If approved by voters on the Nov. 2 ballot, Issue 50 is expected to generate about $4-million more annually than the Washington Township Fire Department currently collects.

If approved by voters on the Nov. 2 ballot, Issue 50 is expected to generate about $4-million more annually than the Washington Township Fire Department currently collects.

Issue 50, the township's fire-EMS levy, is asking voters to approve a five-year, 8.25-mill levy, which would replace an expiring levy of 7.25 mills and add a mill.

Voters approved the current levy in 2005. It collects $13.57-million annually. The fire department also collects about $3-million each year from permanent fire levies.

If approved, Issue 50 is expected to generate $17.6-million annually and would cost a total of $252.66 annually per $100,000 of assessed property value, or a $66 increase per $100,000. The existing 7.25-mill levy is collecting at 6.1 mills and costs about $187 per $100,000 annually.

According to public-information officer Leslie Dybiec, the increase is needed to maintain the current level of service the Washington Township Fire Department provides and to replace some equipment.

"We need to replace our self-contained breathing apparatus," she said. "We use those every day. A lot of them are 20 years old."

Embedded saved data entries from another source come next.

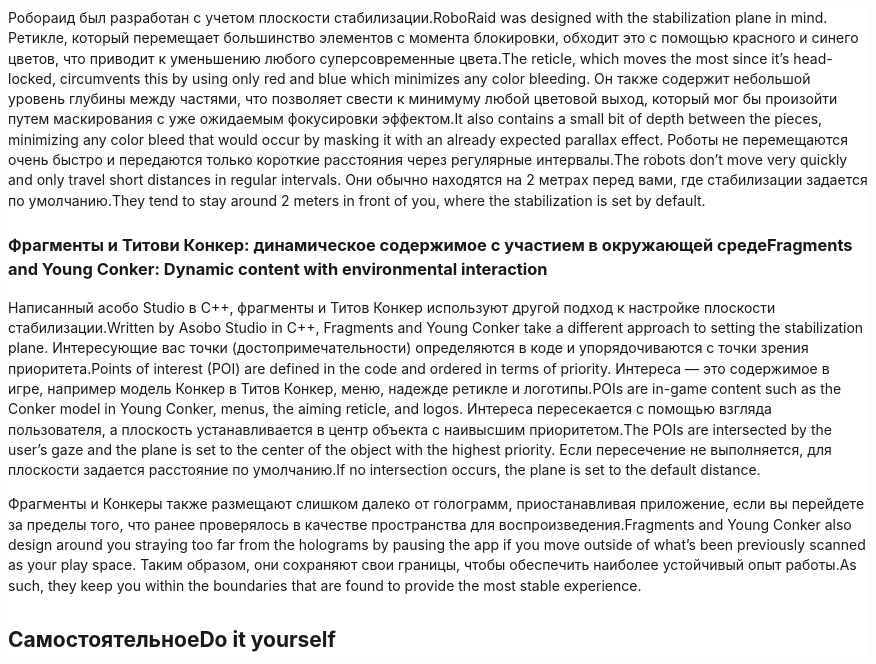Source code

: <span data-ttu-id="0c9c2-144">Робораид был разработан с учетом плоскости стабилизации.</span><span class="sxs-lookup"><span data-stu-id="0c9c2-144">RoboRaid was designed with the stabilization plane in mind.</span></span> <span data-ttu-id="0c9c2-145">Ретикле, который перемещает большинство элементов с момента блокировки, обходит это с помощью красного и синего цветов, что приводит к уменьшению любого суперсовременные цвета.</span><span class="sxs-lookup"><span data-stu-id="0c9c2-145">The reticle, which moves the most since it’s head-locked, circumvents this by using only red and blue which minimizes any color bleeding.</span></span> <span data-ttu-id="0c9c2-146">Он также содержит небольшой уровень глубины между частями, что позволяет свести к минимуму любой цветовой выход, который мог бы произойти путем маскирования с уже ожидаемым фокусировки эффектом.</span><span class="sxs-lookup"><span data-stu-id="0c9c2-146">It also contains a small bit of depth between the pieces, minimizing any color bleed that would occur by masking it with an already expected parallax effect.</span></span> <span data-ttu-id="0c9c2-147">Роботы не перемещаются очень быстро и передаются только короткие расстояния через регулярные интервалы.</span><span class="sxs-lookup"><span data-stu-id="0c9c2-147">The robots don’t move very quickly and only travel short distances in regular intervals.</span></span> <span data-ttu-id="0c9c2-148">Они обычно находятся на 2 метрах перед вами, где стабилизации задается по умолчанию.</span><span class="sxs-lookup"><span data-stu-id="0c9c2-148">They tend to stay around 2 meters in front of you, where the stabilization is set by default.</span></span>

### <a name="fragments-and-young-conker-dynamic-content-with-environmental-interaction"></a><span data-ttu-id="0c9c2-149">Фрагменты и Титови Конкер: динамическое содержимое с участием в окружающей среде</span><span class="sxs-lookup"><span data-stu-id="0c9c2-149">Fragments and Young Conker: Dynamic content with environmental interaction</span></span>

<span data-ttu-id="0c9c2-150">Написанный асобо Studio в C++, фрагменты и Титов Конкер используют другой подход к настройке плоскости стабилизации.</span><span class="sxs-lookup"><span data-stu-id="0c9c2-150">Written by Asobo Studio in C++, Fragments and Young Conker take a different approach to setting the stabilization plane.</span></span> <span data-ttu-id="0c9c2-151">Интересующие вас точки (достопримечательности) определяются в коде и упорядочиваются с точки зрения приоритета.</span><span class="sxs-lookup"><span data-stu-id="0c9c2-151">Points of interest (POI) are defined in the code and ordered in terms of priority.</span></span> <span data-ttu-id="0c9c2-152">Интереса — это содержимое в игре, например модель Конкер в Титов Конкер, меню, надежде ретикле и логотипы.</span><span class="sxs-lookup"><span data-stu-id="0c9c2-152">POIs are in-game content such as the Conker model in Young Conker, menus, the aiming reticle, and logos.</span></span> <span data-ttu-id="0c9c2-153">Интереса пересекается с помощью взгляда пользователя, а плоскость устанавливается в центр объекта с наивысшим приоритетом.</span><span class="sxs-lookup"><span data-stu-id="0c9c2-153">The POIs are intersected by the user’s gaze and the plane is set to the center of the object with the highest priority.</span></span> <span data-ttu-id="0c9c2-154">Если пересечение не выполняется, для плоскости задается расстояние по умолчанию.</span><span class="sxs-lookup"><span data-stu-id="0c9c2-154">If no intersection occurs, the plane is set to the default distance.</span></span>

<span data-ttu-id="0c9c2-155">Фрагменты и Конкеры также размещают слишком далеко от голограмм, приостанавливая приложение, если вы перейдете за пределы того, что ранее проверялось в качестве пространства для воспроизведения.</span><span class="sxs-lookup"><span data-stu-id="0c9c2-155">Fragments and Young Conker also design around you straying too far from the holograms by pausing the app if you move outside of what’s been previously scanned as your play space.</span></span> <span data-ttu-id="0c9c2-156">Таким образом, они сохраняют свои границы, чтобы обеспечить наиболее устойчивый опыт работы.</span><span class="sxs-lookup"><span data-stu-id="0c9c2-156">As such, they keep you within the boundaries that are found to provide the most stable experience.</span></span>

## <a name="do-it-yourself"></a><span data-ttu-id="0c9c2-157">Самостоятельное</span><span class="sxs-lookup"><span data-stu-id="0c9c2-157">Do it yourself</span></span>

The fire department plans to replace 50 of the units, at a total cost of $400,000.

Dybiec said firefighter turnout gear also needs to be replaced.

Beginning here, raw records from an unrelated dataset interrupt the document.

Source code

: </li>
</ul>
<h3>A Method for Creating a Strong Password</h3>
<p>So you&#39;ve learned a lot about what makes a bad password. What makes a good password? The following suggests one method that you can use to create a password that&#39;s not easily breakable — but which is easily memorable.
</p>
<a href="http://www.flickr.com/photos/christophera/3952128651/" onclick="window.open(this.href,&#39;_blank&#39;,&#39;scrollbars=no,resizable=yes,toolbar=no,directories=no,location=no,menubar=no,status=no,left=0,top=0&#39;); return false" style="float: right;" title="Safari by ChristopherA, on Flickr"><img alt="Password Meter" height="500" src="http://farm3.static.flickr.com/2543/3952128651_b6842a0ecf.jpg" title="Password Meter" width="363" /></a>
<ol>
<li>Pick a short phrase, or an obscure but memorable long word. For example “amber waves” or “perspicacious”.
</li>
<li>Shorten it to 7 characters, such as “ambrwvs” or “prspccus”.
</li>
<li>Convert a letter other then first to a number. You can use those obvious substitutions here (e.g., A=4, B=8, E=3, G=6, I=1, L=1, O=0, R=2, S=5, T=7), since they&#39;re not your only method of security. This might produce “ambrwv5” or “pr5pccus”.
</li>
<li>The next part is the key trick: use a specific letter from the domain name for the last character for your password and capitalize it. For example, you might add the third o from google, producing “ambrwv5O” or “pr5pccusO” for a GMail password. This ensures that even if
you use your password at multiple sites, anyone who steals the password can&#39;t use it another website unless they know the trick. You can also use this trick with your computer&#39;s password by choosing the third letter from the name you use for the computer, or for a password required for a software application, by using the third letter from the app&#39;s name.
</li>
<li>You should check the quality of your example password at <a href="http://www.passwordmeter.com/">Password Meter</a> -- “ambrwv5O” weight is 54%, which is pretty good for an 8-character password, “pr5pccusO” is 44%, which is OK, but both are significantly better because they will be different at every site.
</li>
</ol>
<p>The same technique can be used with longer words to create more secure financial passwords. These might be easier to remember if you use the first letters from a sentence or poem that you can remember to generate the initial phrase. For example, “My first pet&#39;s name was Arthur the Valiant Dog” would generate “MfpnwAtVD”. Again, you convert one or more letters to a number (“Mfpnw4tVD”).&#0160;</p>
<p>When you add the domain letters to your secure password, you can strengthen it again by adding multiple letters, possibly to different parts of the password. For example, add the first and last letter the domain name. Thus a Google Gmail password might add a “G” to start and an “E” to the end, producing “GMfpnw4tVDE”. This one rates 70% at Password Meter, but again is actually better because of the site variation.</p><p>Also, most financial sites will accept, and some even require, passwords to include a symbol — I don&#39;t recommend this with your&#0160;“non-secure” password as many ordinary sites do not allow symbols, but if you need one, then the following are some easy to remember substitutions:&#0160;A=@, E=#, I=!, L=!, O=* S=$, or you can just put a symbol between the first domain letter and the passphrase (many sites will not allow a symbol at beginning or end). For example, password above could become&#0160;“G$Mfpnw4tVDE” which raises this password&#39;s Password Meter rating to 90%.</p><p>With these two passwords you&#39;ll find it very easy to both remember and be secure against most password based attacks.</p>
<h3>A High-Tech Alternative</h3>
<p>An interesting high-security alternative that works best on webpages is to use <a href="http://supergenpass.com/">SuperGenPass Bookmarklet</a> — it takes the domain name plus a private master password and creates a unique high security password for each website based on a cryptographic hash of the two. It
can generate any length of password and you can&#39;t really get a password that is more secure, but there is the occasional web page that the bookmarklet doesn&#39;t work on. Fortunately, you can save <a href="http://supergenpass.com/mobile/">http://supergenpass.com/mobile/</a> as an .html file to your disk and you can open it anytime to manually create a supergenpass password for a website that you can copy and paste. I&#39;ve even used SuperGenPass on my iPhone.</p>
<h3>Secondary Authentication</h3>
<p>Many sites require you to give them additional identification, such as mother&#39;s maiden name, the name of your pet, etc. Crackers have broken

"To keep it up to standards, we need to buy 103 sets of those at $75,000," she said.

The increase also would help shore up the fire department's bottom line. With the phasing out of the tangible personal property tax, Dybiec expects the fire department to lose about $1.5-million annually.

The fire department has an $18.2-million budget in 2010, and $17.1-million of that goes to operating expenses such as salaries, training and maintenance.

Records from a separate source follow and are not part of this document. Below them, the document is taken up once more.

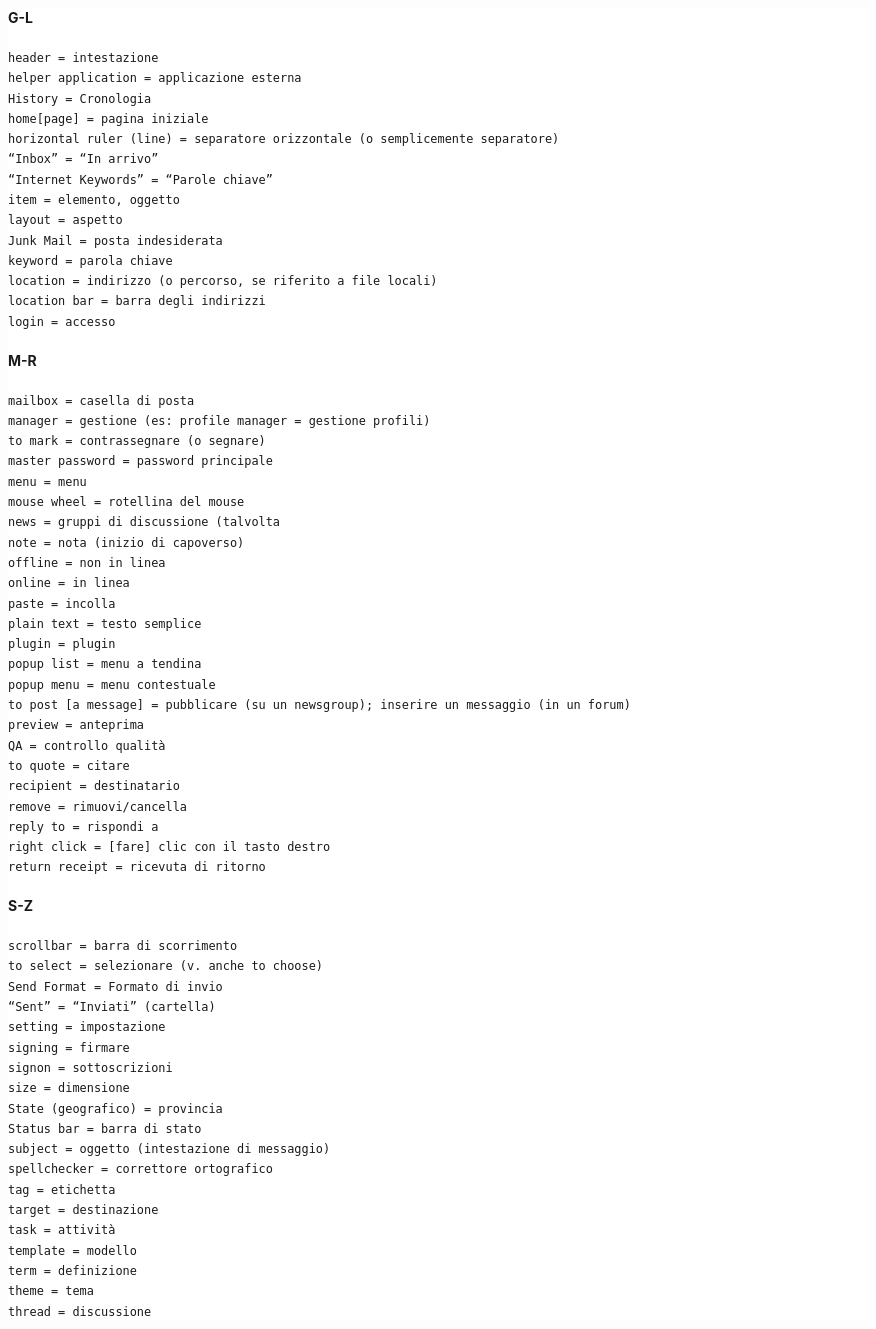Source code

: #### G-L

    header = intestazione
    helper application = applicazione esterna
    History = Cronologia
    home[page] = pagina iniziale
    horizontal ruler (line) = separatore orizzontale (o semplicemente separatore)
    “Inbox” = “In arrivo”
    “Internet Keywords” = “Parole chiave”
    item = elemento, oggetto
    layout = aspetto
    Junk Mail = posta indesiderata
    keyword = parola chiave
    location = indirizzo (o percorso, se riferito a file locali)
    location bar = barra degli indirizzi
    login = accesso

#### M-R

    mailbox = casella di posta
    manager = gestione (es: profile manager = gestione profili)
    to mark = contrassegnare (o segnare)
    master password = password principale
    menu = menu
    mouse wheel = rotellina del mouse
    news = gruppi di discussione (talvolta
    note = nota (inizio di capoverso)
    offline = non in linea
    online = in linea
    paste = incolla
    plain text = testo semplice
    plugin = plugin
    popup list = menu a tendina
    popup menu = menu contestuale
    to post [a message] = pubblicare (su un newsgroup); inserire un messaggio (in un forum)
    preview = anteprima
    QA = controllo qualità
    to quote = citare
    recipient = destinatario
    remove = rimuovi/cancella
    reply to = rispondi a
    right click = [fare] clic con il tasto destro
    return receipt = ricevuta di ritorno

#### S-Z

    scrollbar = barra di scorrimento
    to select = selezionare (v. anche to choose)
    Send Format = Formato di invio
    “Sent” = “Inviati” (cartella)
    setting = impostazione
    signing = firmare
    signon = sottoscrizioni
    size = dimensione
    State (geografico) = provincia
    Status bar = barra di stato
    subject = oggetto (intestazione di messaggio)
    spellchecker = correttore ortografico
    tag = etichetta
    target = destinazione
    task = attività
    template = modello
    term = definizione
    theme = tema
    thread = discussione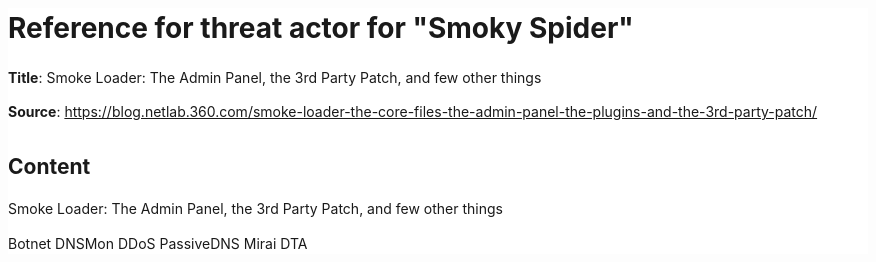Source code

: # Reference for threat actor for "Smoky Spider"

**Title**: Smoke Loader: The Admin Panel, the 3rd Party Patch, and few other things

**Source**: https://blog.netlab.360.com/smoke-loader-the-core-files-the-admin-panel-the-plugins-and-the-3rd-party-patch/

## Content



Smoke Loader: The Admin Panel, the 3rd Party Patch, and few other things



























































Botnet
DNSMon
DDoS
PassiveDNS
Mirai
DTA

The fire department has 97 full-time and 47 part-time firefighters who all are emergency medical technicians. Ninety percent of Washington Township firefighters also are paramedics, Battalion Chief Alec O'Connell said.

The Washington Township Fire Department covers 28 square miles, more than 40,000 residents and a daytime population over 75,000.

O'Connell said daytime is when most calls come in. The fire department logged 4,043 in 2009. Of those calls, 69 percent were for emergency medical services.

"The calls go up by about 100 runs per year," O'Connell said, adding that numbers can plateau from year to year.

"When the (Dublin Methodist) hospital went in Dublin, calls plateaued a bit because people were taking themselves to the hospital," he said.

A local hospital also helps make runs shorter and gets units back in service more quickly, O'Connell said.

With four fire stations spread around its territory, the Washington Township Fire Department's average response time is 6 minutes.